Ces deux muses, Madeleine, la mère, et Catherine, sa fille, ne seraient guère célèbres si certaine puce n’avait aidé à leur renommée de beauté et d’esprit, et piqué d’émulation à leur sujet les faiseurs d’éloges et de petits vers galants.

Toutes deux, la mère en la fraîche maturité de ses charmes, la fille en leur fleur à peine épanouie, vivaient modestement à Poitiers, relevant par le culte des Muses et par le renom discret qu’elles y trouvaient le lustre d’une noblesse un peu bourgeoise, lorsqu’en l’année 1579, la froide et triste ville prit tout à coup un air d’animation et de gaieté inaccoutumé. Il n’y avait cependant rien que de solennel et même de sinistre dans ce qui allait s’y passer. Des commissaires nommés par le roi venaient y tenir, sous la présidence d’Achille de Harlay, ces assises d’exception, qu’on appelait les Grands Jours, dont la principale mission était de remettre sous la main de la justice les coupables qui avaient une première fois pu lui échapper, ou qui étaient d’un rang trop élevé pour qu’un tribunal ordinaire pût les atteindre. Les drames à juger étaient la plupart d’une gravité terrible, mais en vertu de la loi si française des contrastes, plus la pièce était sérieuse, plus on voulait que les entr’actes fussent amusants.
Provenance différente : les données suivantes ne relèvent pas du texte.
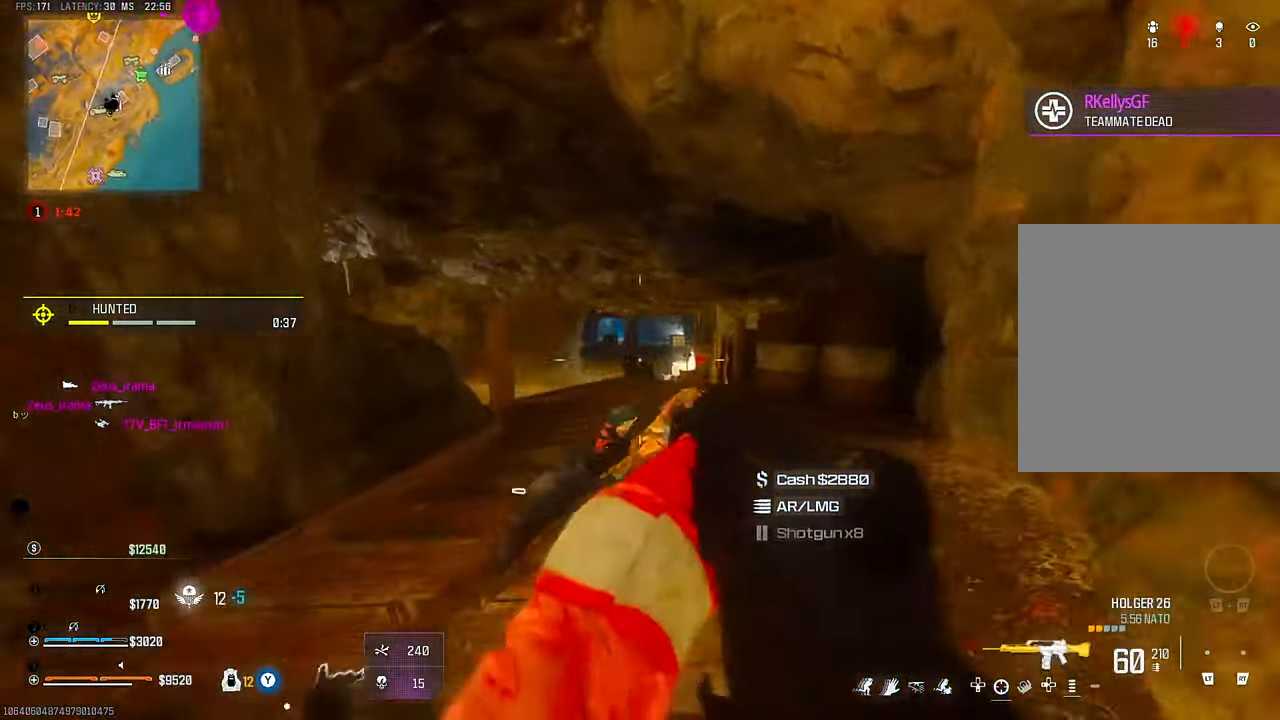
{"dt_ms": 500, "buttons": [], "left_stick": "up-right", "right_stick": "center", "events": [[267, "L1", "up"], [384, "right_stick", "right"], [484, "right_stick", "center"]]}
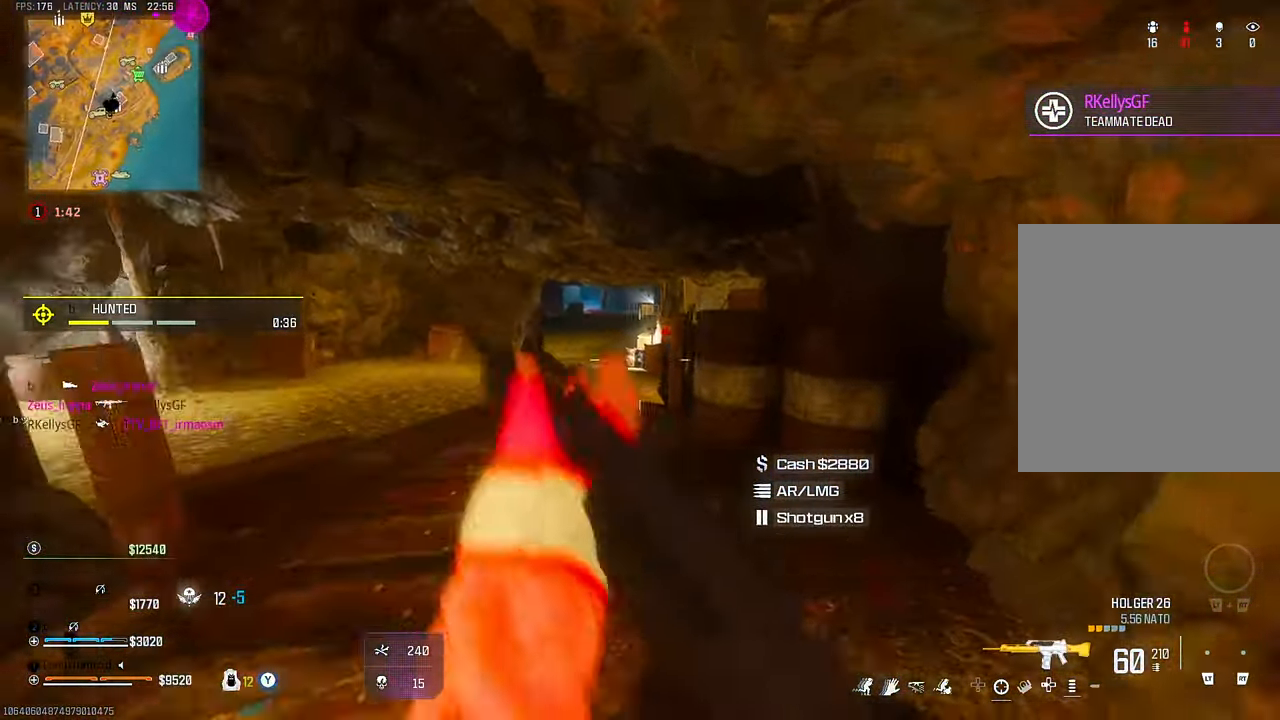
{"dt_ms": 500, "buttons": ["L1"], "left_stick": "down-right", "right_stick": "left", "events": [[134, "left_stick", "down"], [150, "right_stick", "left"], [284, "L1", "down"], [350, "left_stick", "down-right"], [350, "right_stick", "center"], [400, "CIRCLE", "down"], [484, "CIRCLE", "up"], [484, "right_stick", "left"]]}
L’usage était donc pour les magistrats de mener de front, pendant ces Grands Jours, la rigueur et le rire, et, s’ils le pouvaient, d’y faire œuvre d’esprit galant, après y avoir fait acte de sévère justice. C’est sur quoi l’on comptait dans le monde des beaux esprits : « Les grands jours étoient renommés alors pour pro-

  1. Les dates de leur naissance étant inconnues, nous ne pouvons fixer que par approximation le rang dans lequel elles doivent venir d’après l’ordre chronologique. Nous les plaçons dans le voisinage de leurs contemporains les plus proches, tels que Nicolas Rapin, qui les chanta en vers latins. [Note de l’Éditeur.)